Songe un peu, je te prie.

Mariane

Ouvre-nous des lumières.

Élise

Trouve quelque invention pour rompre ce que tu as fait.

Frosine

Ceci est assez difficile. (À Mariane.) Pour votre mère, elle n’est pas tout à fait déraisonnable, et peut-être pourrait-on la gagner et la résoudre à transporter au fils le don qu’elle veut faire au père. (À Cléante.) Mais le mal que j’y trouve, c’est que votre père est votre père.

Cléante

Cela s’entend.

Frosine

Je veux dire qu’il conservera du dépit si l’on montre qu’on le refuse, et qu’il ne sera point d’humeur ensuite à donner son consentement à votre mariage. Il faudrait, pour bien faire, que le refus vînt de lui-même, et tâcher, par quelque moyen, de le dégoûter de votre personne.

Cléante

Tu as raison.

Frosine

Oui, j’ai raison, je le sais bien. C’est là ce qu’il faudrait; mais le diantre (15) est d’en pouvoir trouver les moyens. Attendez: si nous avions quelque femme un peu sur l’âge qui fût de mon talent, et jouât assez bien pour contrefaire une dame de qualité, par le moyen d’un train fait à la hâte, et d’un bizarre nom de marquise ou de vicomtesse que nous supposerions de la Basse-Bretagne, j’aurais assez d’adresse pour faire accroire à votre père que ce serait une personne riche, outre ses maisons, de cent mille écus en argent comptant; qu’elle serait éperdument amoureuse de lui et souhaiterait de se voir sa femme, jusqu’à lui donner tout son bien par contrat de mariage; et je ne doute point qu’il ne prêtât l’oreille à la proposition. Car enfin il vous aime fort, je le sais, mais il aime un peu plus l’argent; et quand, ébloui de ce leurre, il aurait une fois consenti à ce qui vous touche, il importerait peu ensuite qu’il se désabusât, en venant à vouloir voir clair aux effets de notre marquise.

Cléante

Tout cela est fort bien pensé.

Frosine

Laissez-moi faire. Je viens de me ressouvenir d’une de mes amies qui sera notre fait.

Cléante

Sois assurée, Frosine, de ma reconnaissance, si tu viens à bout de la chose. Mais, charmante Mariane, commençons, je vous prie, par gagner votre mère; c’est toujours beaucoup faire que de rompre ce mariage.
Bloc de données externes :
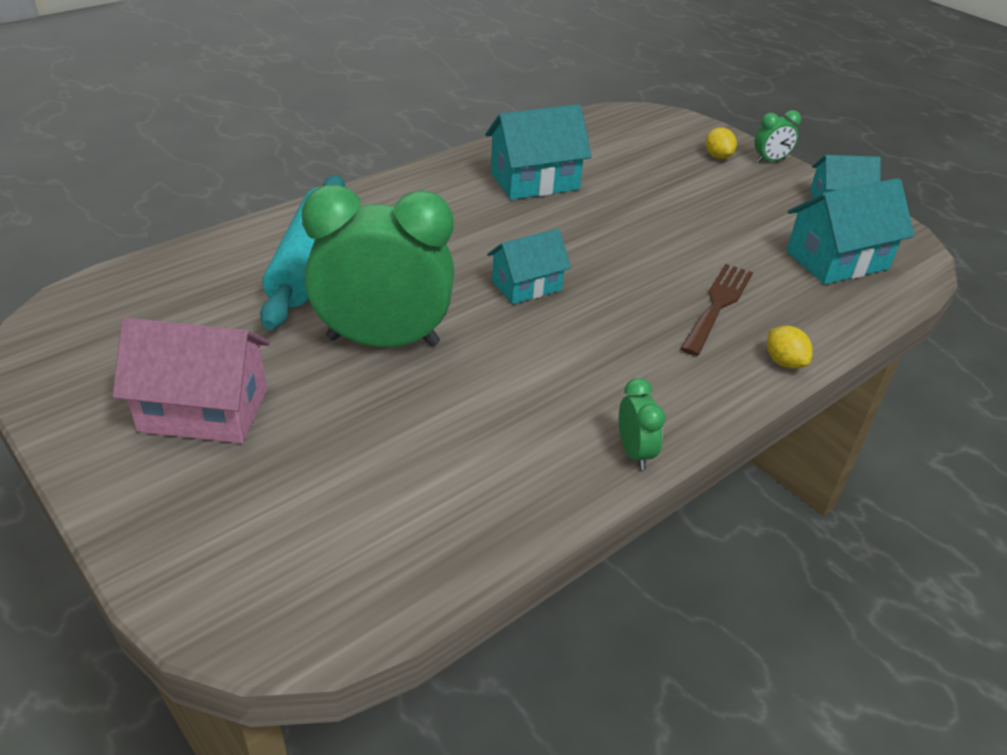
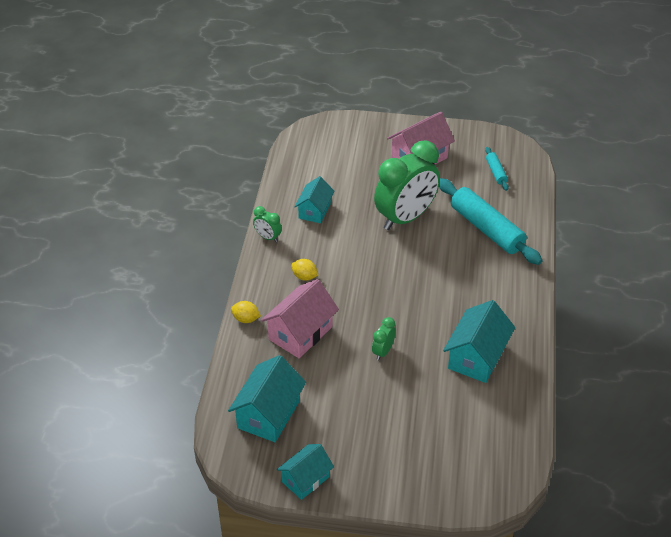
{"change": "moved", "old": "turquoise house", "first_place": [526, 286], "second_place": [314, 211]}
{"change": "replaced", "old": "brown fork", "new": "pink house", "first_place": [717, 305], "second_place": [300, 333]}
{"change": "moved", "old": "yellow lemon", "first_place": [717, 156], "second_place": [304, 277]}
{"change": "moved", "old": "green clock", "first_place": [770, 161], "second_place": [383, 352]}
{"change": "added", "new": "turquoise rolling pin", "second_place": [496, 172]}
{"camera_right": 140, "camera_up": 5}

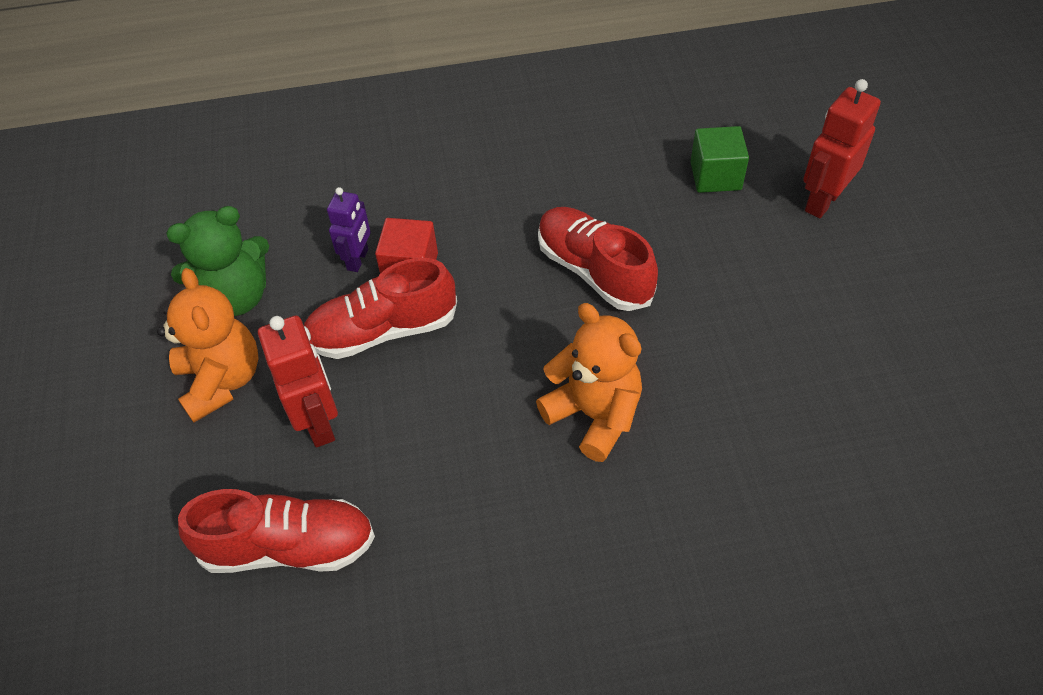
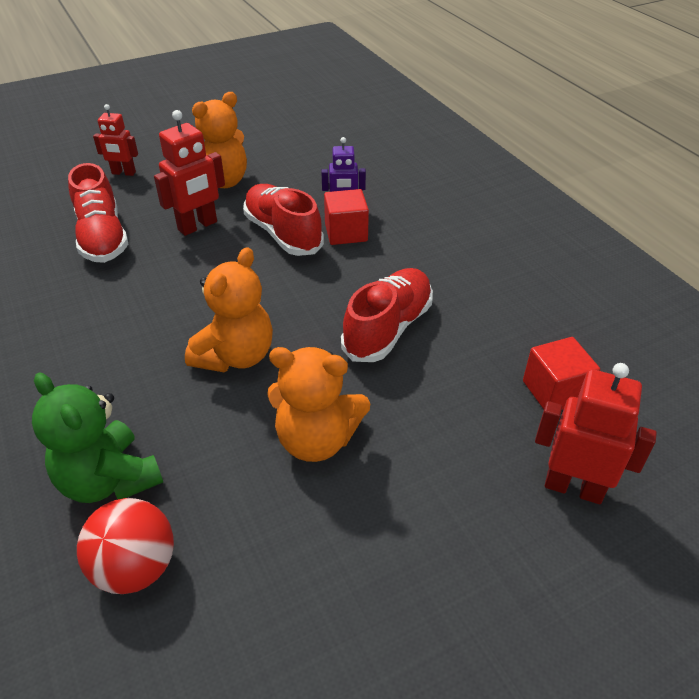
{"change": "moved", "old": "green teddy bear", "first_place": [237, 297], "second_place": [109, 480]}
{"change": "recoloured", "old": "green cube", "new": "red cube", "first_place": [715, 176], "second_place": [554, 391]}
{"change": "added", "new": "red ball", "second_place": [136, 567]}
{"change": "added", "new": "red robot", "second_place": [123, 173]}
{"change": "added", "new": "orange teddy bear", "second_place": [316, 440]}
{"camera_right": 70, "camera_up": -10}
Faites-y de votre part, je vous en conjure, tous les efforts qu’il vous sera possible. Servez-vous de tout le pouvoir que vous donne sur elle cette amitié qu’elle a pour vous. Déployez sans réserve les grâces éloquentes, les charmes tout-puissants que le ciel a placés dans vos yeux et dans votre bouche; et n’oubliez rien, s’il vous plaît, de ces tendres paroles, de ces douces prières et de ces caresses touchantes à qui je suis persuadé qu’on ne saurait rien refuser.

Mariane

J’y ferai tout ce que je puis, et n’oublierai aucune chose.